**Assigned task**
Tally how many lines in the data below include "Татарстан", then please reply with only that figure.

**Excerpted data**
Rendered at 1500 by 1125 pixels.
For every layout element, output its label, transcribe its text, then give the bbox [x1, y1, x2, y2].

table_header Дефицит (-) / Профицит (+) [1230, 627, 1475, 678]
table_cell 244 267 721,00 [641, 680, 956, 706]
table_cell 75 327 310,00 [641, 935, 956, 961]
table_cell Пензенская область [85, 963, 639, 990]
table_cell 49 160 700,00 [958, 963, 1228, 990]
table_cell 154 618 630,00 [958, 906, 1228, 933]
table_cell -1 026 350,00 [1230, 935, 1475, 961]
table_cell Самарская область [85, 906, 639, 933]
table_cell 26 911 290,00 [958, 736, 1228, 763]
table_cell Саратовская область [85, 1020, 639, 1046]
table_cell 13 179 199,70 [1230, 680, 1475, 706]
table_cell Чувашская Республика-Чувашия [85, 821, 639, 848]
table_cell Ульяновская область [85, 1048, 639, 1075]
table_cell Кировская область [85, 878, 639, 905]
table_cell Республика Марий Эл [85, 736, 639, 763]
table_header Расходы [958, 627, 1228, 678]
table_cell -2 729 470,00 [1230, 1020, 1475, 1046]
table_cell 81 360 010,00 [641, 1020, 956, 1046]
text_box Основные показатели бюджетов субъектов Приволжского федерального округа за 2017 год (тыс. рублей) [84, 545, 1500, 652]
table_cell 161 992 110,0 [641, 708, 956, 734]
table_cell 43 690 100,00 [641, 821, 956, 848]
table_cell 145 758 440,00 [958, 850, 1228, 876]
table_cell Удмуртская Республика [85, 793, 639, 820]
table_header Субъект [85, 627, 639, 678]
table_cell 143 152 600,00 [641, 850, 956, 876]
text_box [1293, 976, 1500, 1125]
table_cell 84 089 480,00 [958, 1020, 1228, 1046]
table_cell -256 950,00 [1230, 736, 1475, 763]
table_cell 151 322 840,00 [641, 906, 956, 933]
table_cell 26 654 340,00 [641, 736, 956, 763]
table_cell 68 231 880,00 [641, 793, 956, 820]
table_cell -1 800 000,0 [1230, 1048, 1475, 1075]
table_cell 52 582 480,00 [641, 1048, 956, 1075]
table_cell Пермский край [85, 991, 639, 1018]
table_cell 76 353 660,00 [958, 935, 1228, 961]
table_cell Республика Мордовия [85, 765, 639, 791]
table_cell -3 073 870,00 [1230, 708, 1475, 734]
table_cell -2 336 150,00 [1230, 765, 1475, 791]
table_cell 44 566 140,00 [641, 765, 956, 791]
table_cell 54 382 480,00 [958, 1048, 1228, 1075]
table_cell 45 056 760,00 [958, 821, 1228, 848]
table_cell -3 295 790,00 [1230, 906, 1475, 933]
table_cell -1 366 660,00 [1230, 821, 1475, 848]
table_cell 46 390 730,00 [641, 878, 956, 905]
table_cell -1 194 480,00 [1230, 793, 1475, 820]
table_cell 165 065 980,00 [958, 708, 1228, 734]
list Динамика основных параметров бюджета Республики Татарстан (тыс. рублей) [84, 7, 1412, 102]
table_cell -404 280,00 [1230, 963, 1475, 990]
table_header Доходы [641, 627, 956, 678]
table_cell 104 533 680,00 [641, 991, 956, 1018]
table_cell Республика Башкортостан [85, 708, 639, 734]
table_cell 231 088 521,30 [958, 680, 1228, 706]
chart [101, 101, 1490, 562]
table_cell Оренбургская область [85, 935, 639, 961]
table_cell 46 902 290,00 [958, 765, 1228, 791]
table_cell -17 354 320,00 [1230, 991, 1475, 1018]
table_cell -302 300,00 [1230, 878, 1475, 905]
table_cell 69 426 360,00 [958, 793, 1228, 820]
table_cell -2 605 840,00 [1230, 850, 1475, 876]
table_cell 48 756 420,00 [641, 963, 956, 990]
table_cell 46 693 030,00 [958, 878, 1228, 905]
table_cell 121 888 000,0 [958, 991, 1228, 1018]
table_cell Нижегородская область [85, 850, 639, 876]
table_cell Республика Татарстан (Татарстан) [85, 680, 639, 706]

**Answer for the task**
2